Why Barth Wasn’t a Universalist (In His Own Words)

I’ve been reading quite a bit of Barth and Moltmann in the last year. In both cases, it’s hard not to pick up on some hints of implied universalism here and there in their writings. I may devote a post or two later to universalism in Moltmann (it seems fairly explicit in parts of The Coming of God, which I’m reading right now)…  but for now I’d like to share how Barth responded when someone tried to nail him down on this question in April 1962 during a Q&A in Chicago.

 
Does not the tacit universalism displayed in the Church Dogmatics contradict the biblical predictions concerning the eternal damnation of those who freely choose to disobey God?


I like to answer in the form of questions, and I ask you now: Is there such a thing as real freedom for disobedience as you seem to presuppose? Freedom for disobedience… In my Bible I am reading… “if the Son makes you free, you are indeed free.” Indeed free, not otherwise. Disobedience doesn’t mean a kind of freedom, but imprisonment. This does neither imply nor exclude what you call tacit universalism. It doesn’t imply it because God is not compelled, God is not forced, by any “ism”, like for example the “ism” of Oregin, to give freedom to any or to all. God is not bound to do it. And so far my thesis can’t imply universalism. On the other side, I see no possibility to exclude it, because God’s grace, his sovereign grace, cannot be limited to he who believes to be saved himself. By God’s grace he cannot imagine that grace should be irresistible for him, but resistible for others. 

Let us preach and teach the freedom of God’s grace, and the real human freedom which he gives us in his grace to obey him. The real freedom to obey him. The biblical passages to which you refer are, if I’m right, to be understood as very strong warnings, rather than as a historiography of the eternal future.

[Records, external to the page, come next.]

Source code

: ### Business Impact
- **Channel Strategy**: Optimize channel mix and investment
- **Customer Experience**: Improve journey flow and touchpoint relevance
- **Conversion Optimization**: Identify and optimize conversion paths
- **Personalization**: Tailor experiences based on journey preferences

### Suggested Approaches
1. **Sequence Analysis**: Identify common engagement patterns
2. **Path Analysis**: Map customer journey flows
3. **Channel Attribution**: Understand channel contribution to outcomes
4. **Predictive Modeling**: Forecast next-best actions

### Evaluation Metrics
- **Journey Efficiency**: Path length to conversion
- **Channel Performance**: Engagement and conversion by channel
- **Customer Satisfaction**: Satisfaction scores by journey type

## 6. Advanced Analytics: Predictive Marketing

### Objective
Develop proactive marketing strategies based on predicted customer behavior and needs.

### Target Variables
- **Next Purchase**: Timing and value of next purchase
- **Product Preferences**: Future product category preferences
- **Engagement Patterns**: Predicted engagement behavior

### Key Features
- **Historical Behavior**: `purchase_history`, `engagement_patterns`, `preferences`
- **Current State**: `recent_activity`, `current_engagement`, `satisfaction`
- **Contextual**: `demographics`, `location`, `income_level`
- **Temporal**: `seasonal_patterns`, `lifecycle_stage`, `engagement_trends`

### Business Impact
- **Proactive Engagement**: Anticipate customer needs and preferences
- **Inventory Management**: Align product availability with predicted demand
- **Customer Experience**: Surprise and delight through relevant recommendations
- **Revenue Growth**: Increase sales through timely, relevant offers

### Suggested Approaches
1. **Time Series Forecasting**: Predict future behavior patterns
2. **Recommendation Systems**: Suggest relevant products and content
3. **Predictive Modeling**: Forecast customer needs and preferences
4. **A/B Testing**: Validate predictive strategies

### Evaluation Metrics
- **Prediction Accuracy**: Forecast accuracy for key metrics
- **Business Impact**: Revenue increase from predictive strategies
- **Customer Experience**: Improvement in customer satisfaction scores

Barth’s English isn’t the greatest, so I’m not sure I transcribed this perfectly. Listen to the audio of this question and answer here. It’s part of the Evangelical Theology: American Lectures 1962 audio set.

I don’t think that Barth actually totally dodges the “universalist” label in this answer… Suffice it to say he comes off as something of a “hopeful” universalist, not a dogmatic one.  I couldn’t help but be reminded of when (almost two years ago) people were trying to nail Rob Bell down with similar questions during the whole Love Wins is-Rob-Bell-a-universalist controversy. Both Barth and Bell use the word “freedom” in their defense.  For Barth the possibility is opened up by his understanding of the freedom of God’s grace (i.e. God’s sovereign choice); while for Bell it is about the God-given freedom of humans to choose. Similar outcome… but very different theological rationale.